Ambulance hubs and discharge lounges

Ambulance queues in some areas are made worse owing to a lack of physical space. A further £50 million in capital funding will go towards the creation of new ambulance hubs, where vehicles can manoeuvre more easily to avoid delays handing over patients. It will also help expand discharge lounges in NHS trusts – areas where patients can be moved out of acute beds while they wait to be discharged, freeing up beds in the meantime.

Health and Social Care Secretary Steve Barclay said: “I’m taking urgent action to reduce pressure on the health service, including investing an additional £200 million to enable the NHS to immediately buy up beds in the community to safely discharge thousands of patients from hospital and free up hospital capacity, on top of the £500 million we’ve already invested to tackle this issue.

“In addition, we’re trialling six ‘National Discharge Frontrunners’ – innovative, quick solutions, which could reduce discharge delays, moving patients from hospital to home more quickly.”

Minister for Care Helen Whately added: “As well as helping people right now, we’re looking ahead to make our health and care system work better next winter and beyond. These problems are not new but now is the time to fix them for the future.”

Other measures already underway include the rollout of virtual wards across England, as part of plans to deliver the equivalent of 7000 more beds using a mix of hospital and virtual wards. The NHS wants to set up 40 to 50 virtual beds per 100,000 population by 2024. Virtual wards will enable people who, for example, have acute respiratory infections, to be treated at home with telemedicine or pulse oximeters.

Sarah-Jane Marsh, national director of urgent and emergency care, said: “We want to ensure all patients ready to leave hospital do so quickly and safely, and NHS staff are working closely with local authority colleagues to help get more patients out of hospital when they’re medically fit to do so.

“We hope the frontrunner programme will offer new solutions for local systems to help patients access the services they need and help free up bed space in NHS hospitals.”

Restructuring and funding questions

Responding to the Health Secretary’s announcement, NHS Providers’ interim chief executive Saffron Cordery said: “We look forward to seeing the innovations being explored by the ‘Discharge Frontrunners’ to free up more hospital beds alongside the work being done by trusts and their social care colleagues, who will be working hard to ensure any intermediary care offered supports people appropriately.”
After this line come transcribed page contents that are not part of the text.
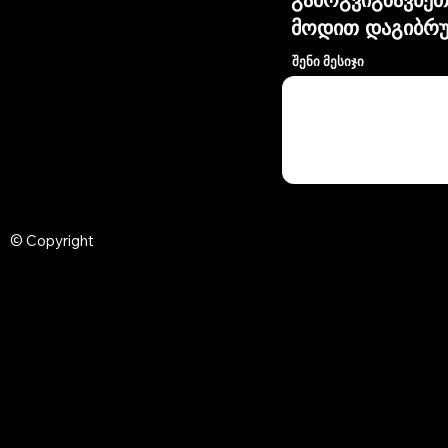
მოდით დაგიბრუ
შენი მესიჯი
© Copyright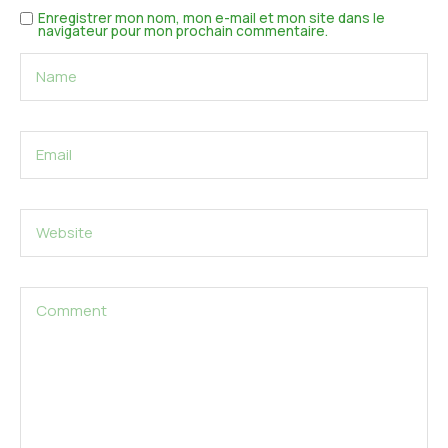
Enregistrer mon nom, mon e-mail et mon site dans le
navigateur pour mon prochain commentaire.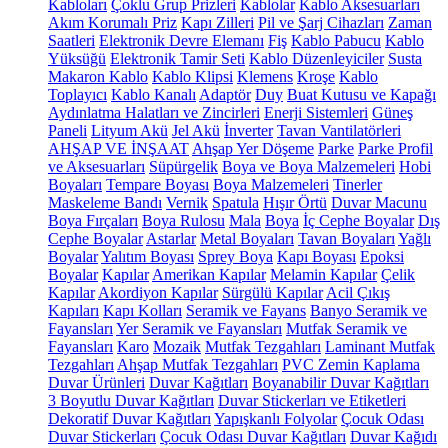
Kabloları
Çoklu Grup Prizleri
Kablolar
Kablo Aksesuarları
Akım Korumalı Priz
Kapı Zilleri
Pil ve Şarj Cihazları
Zaman
Saatleri
Elektronik Devre Elemanı
Fiş
Kablo Pabucu
Kablo
Yüksüğü
Elektronik Tamir Seti
Kablo Düzenleyiciler
Susta
Makaron Kablo
Kablo Klipsi
Klemens
Kroşe
Kablo
Toplayıcı
Kablo Kanalı
Adaptör
Duy
Buat Kutusu ve Kapağı
Aydınlatma Halatları ve Zincirleri
Enerji Sistemleri
Güneş
Paneli
Lityum Akü
Jel Akü
İnverter
Tavan Vantilatörleri
AHŞAP VE İNŞAAT
Ahşap Yer Döşeme
Parke
Parke Profil
ve Aksesuarları
Süpürgelik
Boya ve Boya Malzemeleri
Hobi
Boyaları
Tempare Boyası
Boya Malzemeleri
Tinerler
Maskeleme Bandı
Vernik
Spatula
Hışır Örtü
Duvar Macunu
Boya Fırçaları
Boya Rulosu
Mala
Boya
İç Cephe Boyalar
Dış
Cephe Boyalar
Astarlar
Metal Boyaları
Tavan Boyaları
Yağlı
Boyalar
Yalıtım Boyası
Sprey Boya
Kapı Boyası
Epoksi
Boyalar
Kapılar
Amerikan Kapılar
Melamin Kapılar
Çelik
Kapılar
Akordiyon Kapılar
Sürgülü Kapılar
Acil Çıkış
Kapıları
Kapı Kolları
Seramik ve Fayans
Banyo Seramik ve
Fayansları
Yer Seramik ve Fayansları
Mutfak Seramik ve
Fayansları
Karo
Mozaik
Mutfak Tezgahları
Laminant Mutfak
Tezgahları
Ahşap Mutfak Tezgahları
PVC Zemin Kaplama
Duvar Ürünleri
Duvar Kağıtları
Boyanabilir Duvar Kağıtları
3 Boyutlu Duvar Kağıtları
Duvar Stickerları ve Etiketleri
Dekoratif Duvar Kağıtları
Yapışkanlı Folyolar
Çocuk Odası
Duvar Stickerları
Çocuk Odası Duvar Kağıtları
Duvar Kağıdı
However, she also warned that clarity is needed over what happens when this funding runs out in March.

She continued: “And while an extra £50m in capital funding to expand hospital discharge lounges and ambulance hubs to minimise delays handing over patients sounds good in theory, questions will rightly be asked about how quickly and efficiently the NHS estate can be restructured to implement these changes given the pressures we are being confronted with right now.

“Trusts will also be seeking urgent reassurances that they will be given the freedom and flexibility to spend this capital funding on innovations and priorities locally to help best minimise handover delays.”

Matthew Taylor, chief executive of the NHS Confederation, also expressed caution: “NHS leaders welcome the £250 million of funding to support discharge of medically fit patients and expand emergency department capacity, but the reality is we’ve been warning about this winter since the summer and, in order to be put to best possible use, healthcare leaders planning and running services in local communities needed this money months ago.

“NHS leaders will also be pleased to hear that the Secretary of State recognises the need for the right wraparound care for those being discharged from hospital but after over a decade of austerity neither the social care sector nor the Government are in any position to ensure it.”